A good mix of upbeat Gypsy folk and laid back, vagabond balladeering make for an interesting sound indeed and one to be embraced. The songs are well written, and tales of prostitutes and strippers, circus performers and thieves guarantee a worthwhile listen and a good read of the lyric booklet.
Blind Willies are the sort of band that turn up every so often on Later...With Jools Holland - World Music?
Folk? Blues?...yep all of the above. Whether you like these types of music or not, if you have a liking of well written songs about life then you cannot go far wrong with 'Needle, Feather, And A Rope'"
Ben Hughes, Uber Rock, UK
"On their third album Blind Willies open with the crazy mad-eyed fin-de-siecle carny sound of 'One Dime Down', which constantly teeters on the edge of chaos but by means of its momentum manages to reach the end successfully. The album as a whole takes this as its touchstone, as main man Alexei Wajchman has constructed a mad collage that isn’t quite folk, isn’t quite blues and isn’t quite Americana but could equally be classified as any of those things and several others besides. It’s intense and demanding music, uneasy listening. It’s angular and jagged, Wajchman’s voice alternately howling and caressing the lyrics . . . as [he] draws you into his world and his mad poetry."
Jeremy Searle, Americana UK
"In a state of sheer panic, I found out that the Danny Cohen and Blind Willies show started at 7 p.m. It was 6:30 and I was in desperate need of a shower and still had bed head from my disco nap. Buckling up my pants I ran unshowered down Geary Street to get my girlfriend and grab a cab to get to the Mission District. I thought the show started at 9-ish. Doesn't everything start after 10 p.m. in San Francisco? Not this show. Which was fantastic . . . Blind Willies are excellent. Their latest CD, Needle, Feather and a Rope, is on heavy rotation in my apartment."

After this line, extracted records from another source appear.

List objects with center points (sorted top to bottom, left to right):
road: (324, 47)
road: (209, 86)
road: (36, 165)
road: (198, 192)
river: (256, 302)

Tony DuShane, SF Chronicle
I knew nothing about Northern California indie folk collective Blind Willies when “Needle, Feather, and a
Rope” came across my desk several weeks ago. After about a dozen spins of these phenomenal 14 songs, the Alexei Wajchman-fronted outfit has moved to the top of my list of pleasant surprises. Blind Willies lure you right in with the vaudeville-like strains of opener “One Dime Down,” and continue to mesmerize . . . If you’re looking to spend an hour of unadulterated musical bliss, “Needle, Feather, and a Rope” will do the trick.
Jeffrey Sisk, In Tune, The Daily News, McKeesport, PA
There's enough gypsy flair to give these songs that slimy carny feel, though as the album descends into madness the gospel elements begin to take over.
And so what begins as a trip into blindness becomes a tale of redemption. Of sorts. The resolution isn't half-hearted, but it's more resignation than acclamation. Life will wear on you.
All that may sound drearily deep, but the music is so searing and enthralling that the themes of good, evil, life and death are hardly overwhelming. Rather, such grandiose routes of thought seem like the perfect accompaniment.
An utterly ambitious album, and one that follows through with a massive emotional impact. This'll put you through the wringer, but in the best of ways.